Pull out every line in the records below that contains the word "images".

• DATASET
- Opening Delimiter -

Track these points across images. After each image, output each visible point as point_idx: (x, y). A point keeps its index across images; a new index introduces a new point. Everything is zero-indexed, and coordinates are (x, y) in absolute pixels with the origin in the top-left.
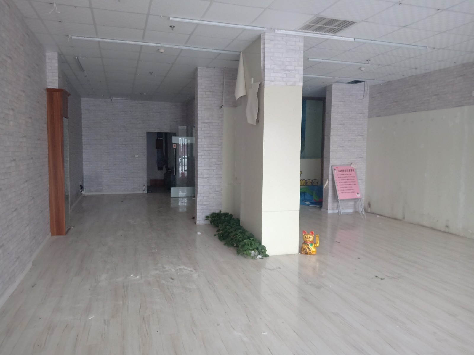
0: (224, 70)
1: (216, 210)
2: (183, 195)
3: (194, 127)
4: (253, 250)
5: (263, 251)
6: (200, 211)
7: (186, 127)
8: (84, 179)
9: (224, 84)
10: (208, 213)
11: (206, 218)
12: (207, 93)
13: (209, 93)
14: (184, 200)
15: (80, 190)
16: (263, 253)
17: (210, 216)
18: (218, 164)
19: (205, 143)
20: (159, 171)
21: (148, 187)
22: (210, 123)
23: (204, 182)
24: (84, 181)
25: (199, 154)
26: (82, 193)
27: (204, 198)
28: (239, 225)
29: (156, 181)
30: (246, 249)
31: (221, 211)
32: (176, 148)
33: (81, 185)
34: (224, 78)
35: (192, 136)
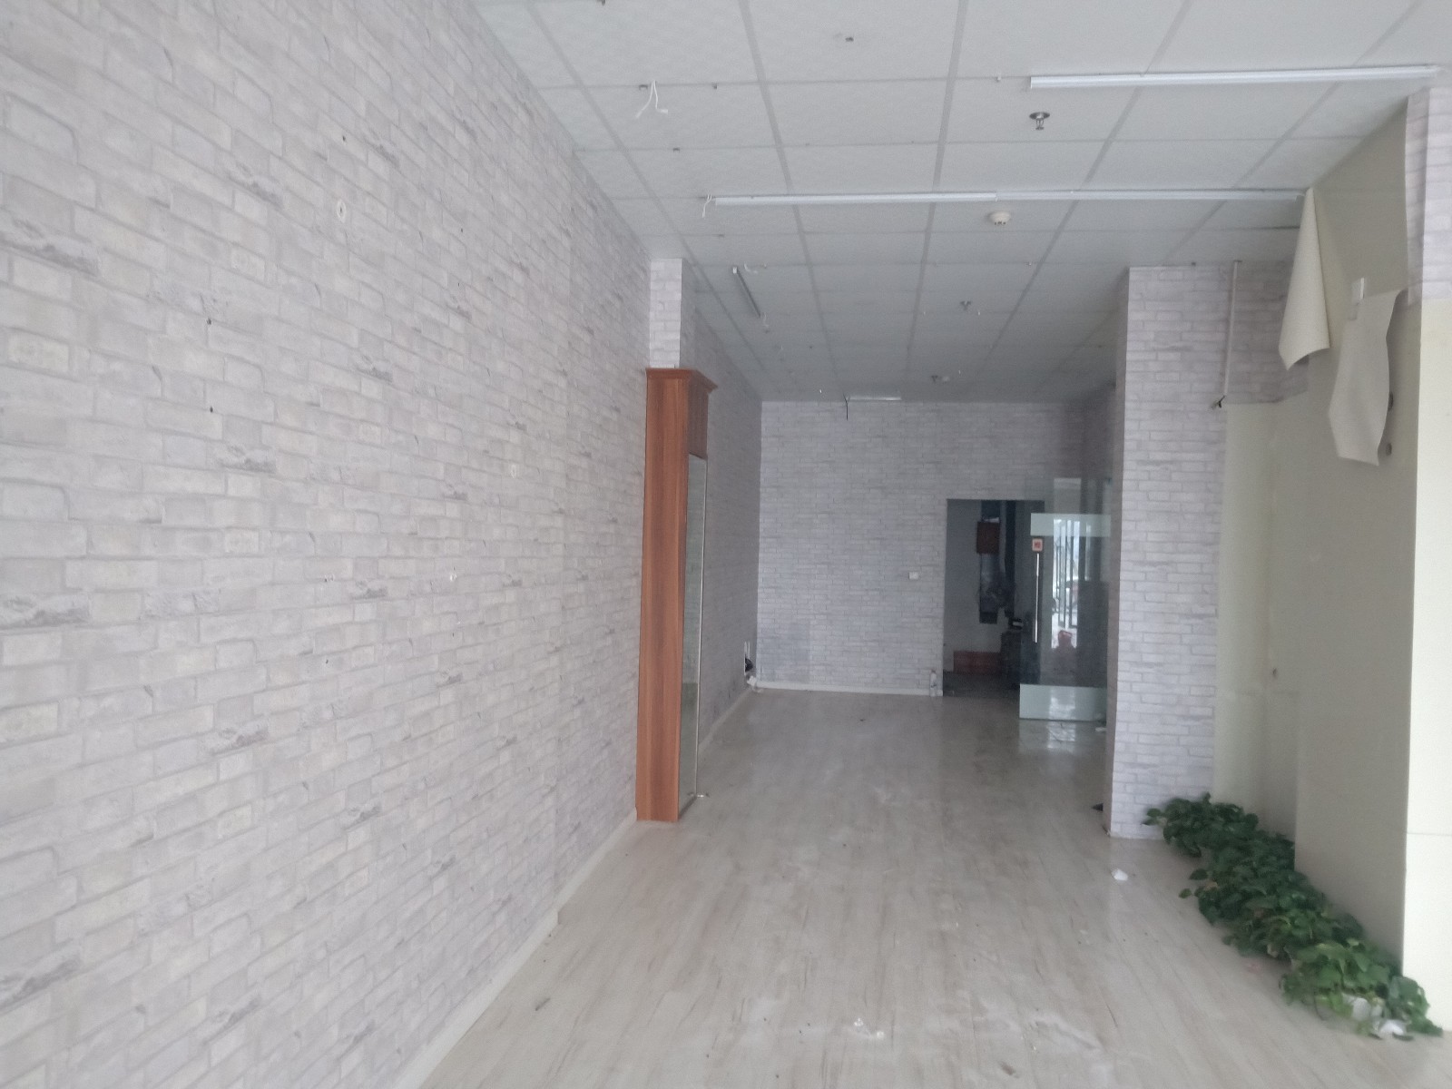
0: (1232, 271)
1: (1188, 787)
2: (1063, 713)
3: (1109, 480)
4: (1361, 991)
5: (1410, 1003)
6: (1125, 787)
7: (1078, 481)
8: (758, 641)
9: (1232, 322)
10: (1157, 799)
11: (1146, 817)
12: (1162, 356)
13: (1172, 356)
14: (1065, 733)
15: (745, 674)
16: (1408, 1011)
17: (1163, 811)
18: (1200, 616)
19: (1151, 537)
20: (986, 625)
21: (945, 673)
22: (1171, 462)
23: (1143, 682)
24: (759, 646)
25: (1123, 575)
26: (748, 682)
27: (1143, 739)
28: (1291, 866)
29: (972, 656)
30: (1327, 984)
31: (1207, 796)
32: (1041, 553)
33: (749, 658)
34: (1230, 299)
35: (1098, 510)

- Closing Delimiter -

• RESPONSE TO THE TASK
Track these points across images. After each image, output each visible point as point_idx: (x, y). A point keeps its index across images; a new index introduces a new point. Everything is zero-indexed, and coordinates are (x, y) in absolute pixels with the origin in the top-left.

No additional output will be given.